Шел я налегке, перекусывал на ходу и за день прошел почти половину намеченного маршрута. На ночевку забурился в лесную чащу. Хотел найти какой-нибудь дуб пораскидистее, но нашел там разлапистую ель. И обрадовался ей как родной. Залез под зеленый шатер ее ветвей, и со всеми возможными удобствами переночевал. Почти как в хорошей гостинице. Даже утром, как и в гостинице постояльцев, будит прислуга, здесь меня разбудила пара любопытных белок. Я шевельнулся, и они с задорным писком унеслись наверх, по-своему костеря меня на все корки. Я позавтракал, поблагодарил приютившее меня дерево, оставив в его корнях пару сушеных яблок, вышел на дорогу, осмотрелся и пошел дальше. Второй день начался с дождя. Самого натурального занудного октябрьского дождя. Дорога превратилась в мешанину, в которой было непонятно чего больше: мокрого снега, талой воды или раскисшего лесного серозема. Сугробы по ее сторонам враз почернели и осели. Вокруг деревьев образовались проплешины земли, едва прикрытой мхом и пожухлой травой. Я не промок до нитки только благодаря подаренной штормовке и армейским ботинкам. Но эти мелочи, по причине своей малозначимости и в силу моей солдатской жизни давно привычные – мало заботили меня. В голове вертелись совсем другие мысли.

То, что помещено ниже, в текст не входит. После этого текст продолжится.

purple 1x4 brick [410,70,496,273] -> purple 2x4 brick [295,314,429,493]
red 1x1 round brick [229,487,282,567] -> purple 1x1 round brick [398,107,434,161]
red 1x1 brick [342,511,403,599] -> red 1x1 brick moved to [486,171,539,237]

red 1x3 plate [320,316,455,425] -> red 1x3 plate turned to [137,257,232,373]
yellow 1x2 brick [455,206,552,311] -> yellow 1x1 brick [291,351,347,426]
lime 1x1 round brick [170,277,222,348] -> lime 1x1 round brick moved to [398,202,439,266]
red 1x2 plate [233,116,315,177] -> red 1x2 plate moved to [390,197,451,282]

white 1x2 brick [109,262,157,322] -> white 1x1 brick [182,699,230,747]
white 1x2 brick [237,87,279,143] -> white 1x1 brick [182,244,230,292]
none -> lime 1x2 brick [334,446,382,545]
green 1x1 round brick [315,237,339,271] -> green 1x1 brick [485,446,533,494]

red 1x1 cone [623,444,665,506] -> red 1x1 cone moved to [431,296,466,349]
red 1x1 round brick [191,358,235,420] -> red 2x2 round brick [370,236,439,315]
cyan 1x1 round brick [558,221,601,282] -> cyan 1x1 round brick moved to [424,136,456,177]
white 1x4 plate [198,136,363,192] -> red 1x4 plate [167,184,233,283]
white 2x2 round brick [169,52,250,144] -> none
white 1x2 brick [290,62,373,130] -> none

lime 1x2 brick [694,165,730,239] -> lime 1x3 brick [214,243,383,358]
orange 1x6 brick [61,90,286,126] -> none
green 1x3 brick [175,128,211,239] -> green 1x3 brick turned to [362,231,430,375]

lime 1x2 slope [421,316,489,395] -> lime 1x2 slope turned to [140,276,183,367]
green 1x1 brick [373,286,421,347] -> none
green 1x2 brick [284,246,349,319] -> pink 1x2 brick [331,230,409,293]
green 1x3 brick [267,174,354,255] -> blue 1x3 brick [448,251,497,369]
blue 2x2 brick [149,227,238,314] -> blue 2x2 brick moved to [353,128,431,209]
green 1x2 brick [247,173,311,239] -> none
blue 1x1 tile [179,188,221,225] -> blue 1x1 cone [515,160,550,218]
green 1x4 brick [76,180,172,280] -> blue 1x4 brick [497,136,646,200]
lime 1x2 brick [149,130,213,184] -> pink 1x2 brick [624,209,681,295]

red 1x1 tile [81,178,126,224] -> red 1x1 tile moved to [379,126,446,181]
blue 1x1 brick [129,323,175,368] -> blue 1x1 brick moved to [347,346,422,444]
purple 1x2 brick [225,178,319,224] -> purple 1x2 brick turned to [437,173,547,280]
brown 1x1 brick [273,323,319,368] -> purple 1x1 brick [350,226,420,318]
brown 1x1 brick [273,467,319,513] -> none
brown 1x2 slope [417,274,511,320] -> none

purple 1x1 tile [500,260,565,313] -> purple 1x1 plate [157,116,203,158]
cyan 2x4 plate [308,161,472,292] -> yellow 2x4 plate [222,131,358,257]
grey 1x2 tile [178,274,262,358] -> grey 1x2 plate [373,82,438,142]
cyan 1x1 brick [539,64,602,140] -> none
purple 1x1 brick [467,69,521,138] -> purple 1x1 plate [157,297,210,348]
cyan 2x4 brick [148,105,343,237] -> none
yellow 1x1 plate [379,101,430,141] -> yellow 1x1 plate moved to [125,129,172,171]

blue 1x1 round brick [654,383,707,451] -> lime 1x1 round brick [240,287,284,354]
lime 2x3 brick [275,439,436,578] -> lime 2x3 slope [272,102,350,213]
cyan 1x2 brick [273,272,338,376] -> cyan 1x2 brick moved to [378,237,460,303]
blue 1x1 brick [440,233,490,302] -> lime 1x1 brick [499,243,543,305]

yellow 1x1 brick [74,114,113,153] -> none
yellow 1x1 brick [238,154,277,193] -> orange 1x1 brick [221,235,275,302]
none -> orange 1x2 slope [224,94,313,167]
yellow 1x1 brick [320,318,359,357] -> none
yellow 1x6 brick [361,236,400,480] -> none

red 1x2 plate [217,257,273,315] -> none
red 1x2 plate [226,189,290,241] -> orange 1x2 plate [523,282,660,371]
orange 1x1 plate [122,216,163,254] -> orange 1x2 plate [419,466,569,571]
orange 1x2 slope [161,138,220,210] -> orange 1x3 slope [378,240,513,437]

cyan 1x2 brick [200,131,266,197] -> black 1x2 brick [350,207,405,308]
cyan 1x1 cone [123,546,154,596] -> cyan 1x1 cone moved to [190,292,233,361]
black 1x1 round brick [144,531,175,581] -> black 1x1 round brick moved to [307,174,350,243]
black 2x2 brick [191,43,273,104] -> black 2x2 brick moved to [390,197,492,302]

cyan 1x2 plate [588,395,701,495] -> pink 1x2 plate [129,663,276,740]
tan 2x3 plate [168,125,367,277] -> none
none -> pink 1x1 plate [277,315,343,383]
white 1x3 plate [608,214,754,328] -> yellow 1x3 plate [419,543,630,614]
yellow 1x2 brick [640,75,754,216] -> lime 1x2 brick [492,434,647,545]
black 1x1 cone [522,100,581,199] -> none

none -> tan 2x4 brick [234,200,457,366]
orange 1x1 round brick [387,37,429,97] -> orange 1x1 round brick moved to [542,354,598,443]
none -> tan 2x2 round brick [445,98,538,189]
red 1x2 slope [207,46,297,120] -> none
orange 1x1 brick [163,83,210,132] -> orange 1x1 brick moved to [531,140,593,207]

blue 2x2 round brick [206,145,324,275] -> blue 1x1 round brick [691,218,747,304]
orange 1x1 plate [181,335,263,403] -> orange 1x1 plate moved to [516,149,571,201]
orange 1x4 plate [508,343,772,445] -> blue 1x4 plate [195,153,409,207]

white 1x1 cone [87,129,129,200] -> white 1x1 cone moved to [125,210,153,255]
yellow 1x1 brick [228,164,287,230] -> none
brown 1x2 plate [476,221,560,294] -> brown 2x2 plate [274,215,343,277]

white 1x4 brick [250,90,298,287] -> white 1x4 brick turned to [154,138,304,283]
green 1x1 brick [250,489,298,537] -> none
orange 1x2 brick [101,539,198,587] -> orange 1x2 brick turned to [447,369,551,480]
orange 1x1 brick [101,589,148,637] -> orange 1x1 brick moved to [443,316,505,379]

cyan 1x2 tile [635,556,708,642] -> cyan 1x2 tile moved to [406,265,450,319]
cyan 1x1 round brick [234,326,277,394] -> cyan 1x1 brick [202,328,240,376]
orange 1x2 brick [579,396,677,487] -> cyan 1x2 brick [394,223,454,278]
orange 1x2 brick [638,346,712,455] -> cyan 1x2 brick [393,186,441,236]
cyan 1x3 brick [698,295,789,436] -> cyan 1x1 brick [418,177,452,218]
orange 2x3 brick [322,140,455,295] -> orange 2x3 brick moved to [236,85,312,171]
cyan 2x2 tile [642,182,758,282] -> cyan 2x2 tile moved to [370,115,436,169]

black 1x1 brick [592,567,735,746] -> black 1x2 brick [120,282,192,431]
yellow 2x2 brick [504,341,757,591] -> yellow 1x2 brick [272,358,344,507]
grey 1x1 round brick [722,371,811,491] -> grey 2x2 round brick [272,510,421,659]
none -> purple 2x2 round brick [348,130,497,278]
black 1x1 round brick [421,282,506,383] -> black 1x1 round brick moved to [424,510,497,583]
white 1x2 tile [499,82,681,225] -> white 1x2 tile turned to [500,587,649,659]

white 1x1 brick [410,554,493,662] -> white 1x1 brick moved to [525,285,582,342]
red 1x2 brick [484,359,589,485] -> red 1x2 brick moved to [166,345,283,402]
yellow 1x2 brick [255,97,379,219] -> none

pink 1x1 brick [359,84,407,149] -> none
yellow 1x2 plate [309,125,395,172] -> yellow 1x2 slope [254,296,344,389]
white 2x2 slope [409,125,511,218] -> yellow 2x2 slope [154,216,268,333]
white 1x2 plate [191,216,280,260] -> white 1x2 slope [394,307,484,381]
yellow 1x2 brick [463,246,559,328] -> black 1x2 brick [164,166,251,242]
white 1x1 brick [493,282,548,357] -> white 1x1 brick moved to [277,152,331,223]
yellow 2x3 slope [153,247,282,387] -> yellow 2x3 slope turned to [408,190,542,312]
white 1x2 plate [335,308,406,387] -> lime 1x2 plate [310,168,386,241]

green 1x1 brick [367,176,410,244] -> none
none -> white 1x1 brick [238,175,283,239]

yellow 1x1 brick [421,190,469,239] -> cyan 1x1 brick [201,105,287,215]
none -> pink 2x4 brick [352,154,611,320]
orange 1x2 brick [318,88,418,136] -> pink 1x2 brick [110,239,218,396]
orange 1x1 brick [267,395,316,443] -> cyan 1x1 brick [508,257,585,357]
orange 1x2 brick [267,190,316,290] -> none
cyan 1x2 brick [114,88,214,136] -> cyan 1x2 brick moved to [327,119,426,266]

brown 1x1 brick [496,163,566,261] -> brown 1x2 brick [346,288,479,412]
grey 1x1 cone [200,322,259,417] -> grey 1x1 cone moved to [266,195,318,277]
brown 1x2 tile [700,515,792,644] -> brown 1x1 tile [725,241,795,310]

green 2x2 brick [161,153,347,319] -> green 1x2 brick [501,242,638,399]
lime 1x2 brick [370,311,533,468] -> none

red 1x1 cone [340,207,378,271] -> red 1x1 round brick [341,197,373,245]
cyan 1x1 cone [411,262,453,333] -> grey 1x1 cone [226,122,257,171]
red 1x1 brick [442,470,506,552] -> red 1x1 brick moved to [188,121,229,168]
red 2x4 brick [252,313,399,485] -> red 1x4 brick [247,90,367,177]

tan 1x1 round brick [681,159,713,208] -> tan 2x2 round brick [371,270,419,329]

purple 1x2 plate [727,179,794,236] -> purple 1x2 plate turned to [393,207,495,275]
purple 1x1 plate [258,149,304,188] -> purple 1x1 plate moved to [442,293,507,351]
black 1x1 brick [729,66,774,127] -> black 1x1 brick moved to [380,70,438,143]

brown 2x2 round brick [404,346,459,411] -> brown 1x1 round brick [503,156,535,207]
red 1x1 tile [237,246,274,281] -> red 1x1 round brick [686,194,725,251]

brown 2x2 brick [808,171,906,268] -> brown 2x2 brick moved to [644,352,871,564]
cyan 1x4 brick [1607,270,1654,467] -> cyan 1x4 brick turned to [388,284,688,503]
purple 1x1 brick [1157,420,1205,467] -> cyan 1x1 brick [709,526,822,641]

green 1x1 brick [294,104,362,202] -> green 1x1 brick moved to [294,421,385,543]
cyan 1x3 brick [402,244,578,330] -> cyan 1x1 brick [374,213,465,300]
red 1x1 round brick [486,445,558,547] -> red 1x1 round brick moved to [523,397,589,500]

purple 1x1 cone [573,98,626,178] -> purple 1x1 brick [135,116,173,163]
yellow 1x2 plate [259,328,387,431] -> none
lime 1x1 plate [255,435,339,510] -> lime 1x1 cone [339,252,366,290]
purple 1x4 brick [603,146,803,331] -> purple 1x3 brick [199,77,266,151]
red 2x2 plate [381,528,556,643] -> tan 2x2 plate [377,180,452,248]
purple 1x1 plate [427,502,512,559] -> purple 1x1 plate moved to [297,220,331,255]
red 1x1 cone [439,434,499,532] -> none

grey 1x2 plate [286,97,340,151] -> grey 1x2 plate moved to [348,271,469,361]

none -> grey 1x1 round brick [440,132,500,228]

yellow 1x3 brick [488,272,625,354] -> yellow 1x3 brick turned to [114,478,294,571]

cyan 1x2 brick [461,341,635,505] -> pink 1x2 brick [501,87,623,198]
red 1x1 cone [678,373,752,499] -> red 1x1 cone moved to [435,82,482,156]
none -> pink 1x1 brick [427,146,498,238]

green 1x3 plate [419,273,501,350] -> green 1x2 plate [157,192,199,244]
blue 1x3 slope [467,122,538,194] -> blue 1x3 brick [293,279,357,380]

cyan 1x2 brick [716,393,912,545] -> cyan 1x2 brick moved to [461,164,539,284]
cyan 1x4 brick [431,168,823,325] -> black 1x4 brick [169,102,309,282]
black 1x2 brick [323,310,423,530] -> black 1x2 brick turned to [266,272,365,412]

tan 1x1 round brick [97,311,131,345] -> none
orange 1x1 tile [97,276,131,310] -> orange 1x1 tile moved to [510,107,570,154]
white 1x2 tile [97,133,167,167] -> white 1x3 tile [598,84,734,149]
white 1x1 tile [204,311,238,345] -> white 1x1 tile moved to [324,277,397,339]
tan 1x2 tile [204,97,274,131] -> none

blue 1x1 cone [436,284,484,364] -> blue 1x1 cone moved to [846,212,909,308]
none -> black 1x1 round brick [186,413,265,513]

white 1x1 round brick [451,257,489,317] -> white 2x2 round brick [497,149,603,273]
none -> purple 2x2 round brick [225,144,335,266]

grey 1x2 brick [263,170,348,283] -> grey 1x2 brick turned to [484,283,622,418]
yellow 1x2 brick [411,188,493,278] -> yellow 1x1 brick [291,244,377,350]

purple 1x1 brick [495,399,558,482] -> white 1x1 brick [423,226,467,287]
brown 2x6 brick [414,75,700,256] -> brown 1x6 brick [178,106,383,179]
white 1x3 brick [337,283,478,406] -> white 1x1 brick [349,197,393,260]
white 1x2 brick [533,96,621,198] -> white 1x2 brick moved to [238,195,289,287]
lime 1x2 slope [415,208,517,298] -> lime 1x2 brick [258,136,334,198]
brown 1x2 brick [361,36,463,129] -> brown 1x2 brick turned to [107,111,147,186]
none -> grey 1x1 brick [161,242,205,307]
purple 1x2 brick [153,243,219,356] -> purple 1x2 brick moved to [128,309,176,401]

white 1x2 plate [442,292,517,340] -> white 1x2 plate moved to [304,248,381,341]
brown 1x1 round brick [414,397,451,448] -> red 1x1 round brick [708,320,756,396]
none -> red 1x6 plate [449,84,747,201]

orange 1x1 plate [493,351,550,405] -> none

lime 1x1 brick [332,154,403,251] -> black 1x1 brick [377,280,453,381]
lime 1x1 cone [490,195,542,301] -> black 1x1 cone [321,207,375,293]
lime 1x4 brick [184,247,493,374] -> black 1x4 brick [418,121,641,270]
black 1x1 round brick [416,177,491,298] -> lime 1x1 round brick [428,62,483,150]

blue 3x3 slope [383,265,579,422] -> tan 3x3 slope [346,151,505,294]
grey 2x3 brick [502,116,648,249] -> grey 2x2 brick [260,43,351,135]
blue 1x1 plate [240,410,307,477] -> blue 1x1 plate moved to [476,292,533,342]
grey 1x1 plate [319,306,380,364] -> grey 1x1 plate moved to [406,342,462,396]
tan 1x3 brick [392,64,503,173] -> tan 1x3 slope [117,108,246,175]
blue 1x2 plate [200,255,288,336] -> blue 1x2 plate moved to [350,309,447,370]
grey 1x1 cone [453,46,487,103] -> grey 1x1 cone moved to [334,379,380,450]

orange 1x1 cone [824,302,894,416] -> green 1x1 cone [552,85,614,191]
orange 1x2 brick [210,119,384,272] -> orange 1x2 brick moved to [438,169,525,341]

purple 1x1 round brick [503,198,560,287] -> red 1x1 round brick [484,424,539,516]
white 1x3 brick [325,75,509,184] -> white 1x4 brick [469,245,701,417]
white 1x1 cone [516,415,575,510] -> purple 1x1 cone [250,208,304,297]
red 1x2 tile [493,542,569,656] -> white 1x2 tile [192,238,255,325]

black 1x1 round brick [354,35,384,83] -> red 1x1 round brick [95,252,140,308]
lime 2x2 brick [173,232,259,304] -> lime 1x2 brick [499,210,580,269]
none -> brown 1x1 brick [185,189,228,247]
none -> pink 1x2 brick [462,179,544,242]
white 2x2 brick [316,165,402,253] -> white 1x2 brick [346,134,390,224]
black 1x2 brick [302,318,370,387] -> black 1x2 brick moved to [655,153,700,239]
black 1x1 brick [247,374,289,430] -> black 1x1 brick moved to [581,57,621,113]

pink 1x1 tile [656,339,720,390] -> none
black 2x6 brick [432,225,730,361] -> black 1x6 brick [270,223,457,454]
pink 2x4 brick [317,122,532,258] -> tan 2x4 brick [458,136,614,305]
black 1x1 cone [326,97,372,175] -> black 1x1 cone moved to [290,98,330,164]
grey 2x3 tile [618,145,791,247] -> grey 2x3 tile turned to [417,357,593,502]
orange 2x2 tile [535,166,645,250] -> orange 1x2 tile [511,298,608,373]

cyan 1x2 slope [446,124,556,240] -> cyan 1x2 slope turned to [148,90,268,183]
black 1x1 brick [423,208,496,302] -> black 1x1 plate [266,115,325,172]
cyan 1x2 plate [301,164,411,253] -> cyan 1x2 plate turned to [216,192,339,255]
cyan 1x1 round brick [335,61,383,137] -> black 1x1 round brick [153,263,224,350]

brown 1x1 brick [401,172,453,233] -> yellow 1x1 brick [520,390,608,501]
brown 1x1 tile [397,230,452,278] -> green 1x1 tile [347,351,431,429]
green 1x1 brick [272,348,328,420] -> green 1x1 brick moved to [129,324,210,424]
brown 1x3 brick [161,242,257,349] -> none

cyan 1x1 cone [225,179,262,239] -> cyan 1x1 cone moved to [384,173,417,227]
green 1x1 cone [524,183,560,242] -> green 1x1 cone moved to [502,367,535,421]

Я понимал: то, что я собирался сделать – жуткая авантюра. Пытаться найти этих разбойников зимой, в лесу, да еще и отобрать у них мой меч – это сродни подвигу, воспеваемому бродячими менестрелями во всех придорожных рыгаловках. Разум подсказывал, что без поддержки хотя бы части местного населения (воображение рисует этакого не гнушающегося жареным товаром толстого трактирщика уголовного вида и такого же прошлого) – никакие разбойники зимой в лесу не выживут. Им мало-мальски нужна еда, опять же стирать-штопать одежду надо, да и по части женского полу – здоровым мужикам, почти каждодневно рискующим своими жизнями (далеко не все так легко как циркачи, с которыми мы с Джейн путешествовали, расставались со своими деньгами и товаром) требуется разрядка. Так что одна или две ниточки к внешнему миру у разбойников точно есть. Дело за малым – найти эти ниточки и умело подергать за них. Только где их искать?